To bridge the gap between vision and language modalities, Multimodal Large Language Models (MLLMs) usually learn an adapter that converts visual inputs to understandable tokens for Large Language Models (LLMs). However, most adapters generate consistent visual tokens, regardless of the specific objects of interest mentioned in the prompt. Since these adapters distribute equal attention to every detail in the image and focus on the entire scene, they may increase the cognitive load for LLMs, particularly when processing complex scenes. To alleviate this problem, we propose prompt-aware adapters. These adapters are designed with the capability to dynamically embed visual inputs based on the specific focus of the prompt. Specifically, prompt-aware adapters utilize both global and local textual features to capture the most relevant visual clues from the prompt at both coarse and fine granularity levels. This approach significantly enhances the ability of LLMs to understand and interpret visual content. Experiments on various visual question answering tasks, such as counting and position reasoning, demonstrate the effectiveness of prompt-aware adapters.
Paper Structure (21 sections, 6 equations, 26 figures, 14 tables)

This paper contains 21 sections, 6 equations, 26 figures, 14 tables.

Figures (26)

  • Figure 1: Illustration comparing prompt-unaware and prompt-aware adapters. Left: Prompt-unaware adapter treats visual patches as a kind of words and directly converts these patches into "readable" tokens for LLMs, without considering the specific objects of interest. In this case, whether the question involves "pool" or "drinks," they consistently generate the same tokens and allocate equal attention to every detail in the scene, which may increase the cognitive load for LLMs. Right: Prompt-aware adapter leverages prompts to collect the most relevant visual clues and generate adaptive tokes, thus enhancing the ability of LLMs to understand and interpret visual content.
  • Figure 2: Illustration comparing the cross-attention (left) and proposed (right) adapters. (a) Methods like VisionLLM wang2023visionllm and Flamingo alayrac2022flamingo utilize text features as queries and visual features as keys and values in cross-attention. It assumes that each word in the prompt corresponds to specific regions. The number of converted visual tokens is equal to that of text features. (b) InstructBLIP dai2024instructblip first injects prompt information into learnable queries via self-attention, and then employs cross-attention. It assumes that each query in the learnable queries corresponds to specific regions.

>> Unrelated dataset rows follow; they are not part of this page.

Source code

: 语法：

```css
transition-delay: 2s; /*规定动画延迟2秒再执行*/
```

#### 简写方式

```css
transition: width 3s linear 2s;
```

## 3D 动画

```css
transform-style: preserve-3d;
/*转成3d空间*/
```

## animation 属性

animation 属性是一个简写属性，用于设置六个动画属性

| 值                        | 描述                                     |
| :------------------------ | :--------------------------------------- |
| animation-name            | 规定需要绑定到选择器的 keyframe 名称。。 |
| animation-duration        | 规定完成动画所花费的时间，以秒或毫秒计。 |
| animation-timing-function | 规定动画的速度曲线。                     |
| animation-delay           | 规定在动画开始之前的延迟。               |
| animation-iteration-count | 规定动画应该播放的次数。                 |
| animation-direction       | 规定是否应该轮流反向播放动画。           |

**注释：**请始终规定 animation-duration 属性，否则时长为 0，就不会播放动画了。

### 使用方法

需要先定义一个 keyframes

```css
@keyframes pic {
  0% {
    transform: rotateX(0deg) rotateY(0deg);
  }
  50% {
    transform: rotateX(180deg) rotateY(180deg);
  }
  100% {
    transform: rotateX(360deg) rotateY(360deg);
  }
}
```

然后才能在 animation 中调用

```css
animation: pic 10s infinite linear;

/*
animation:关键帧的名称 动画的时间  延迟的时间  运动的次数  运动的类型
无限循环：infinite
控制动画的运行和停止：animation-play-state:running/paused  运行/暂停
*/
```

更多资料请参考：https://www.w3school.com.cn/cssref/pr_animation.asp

The number of converted visual tokens is equal to that of learnable queries. (c) Our adapter comprises global and local attention components. Due to the new attention calculation mechanism used in local attention, the number of converted visual tokens remains unchanged.
  • Figure 3: Illustration of the proposed prompt-aware adapter. The adapter consists of a global attention component and a local attention component. The global attention, integrated into the visual encoder, is designed to capture coarse-grained, prompt-related visual perceptions. Meanwhile, the local attention focuses on refining responses to specific, fine-grained regions of interest.
  • Figure 4: Visualization of prompt-aware global and local attention. Global attention spans the entire prompt content, while local attention concentrates predominantly on the specific object in question.
  • Figure 5: Qualitative results of the proposed method on diverse perception and cognition tasks.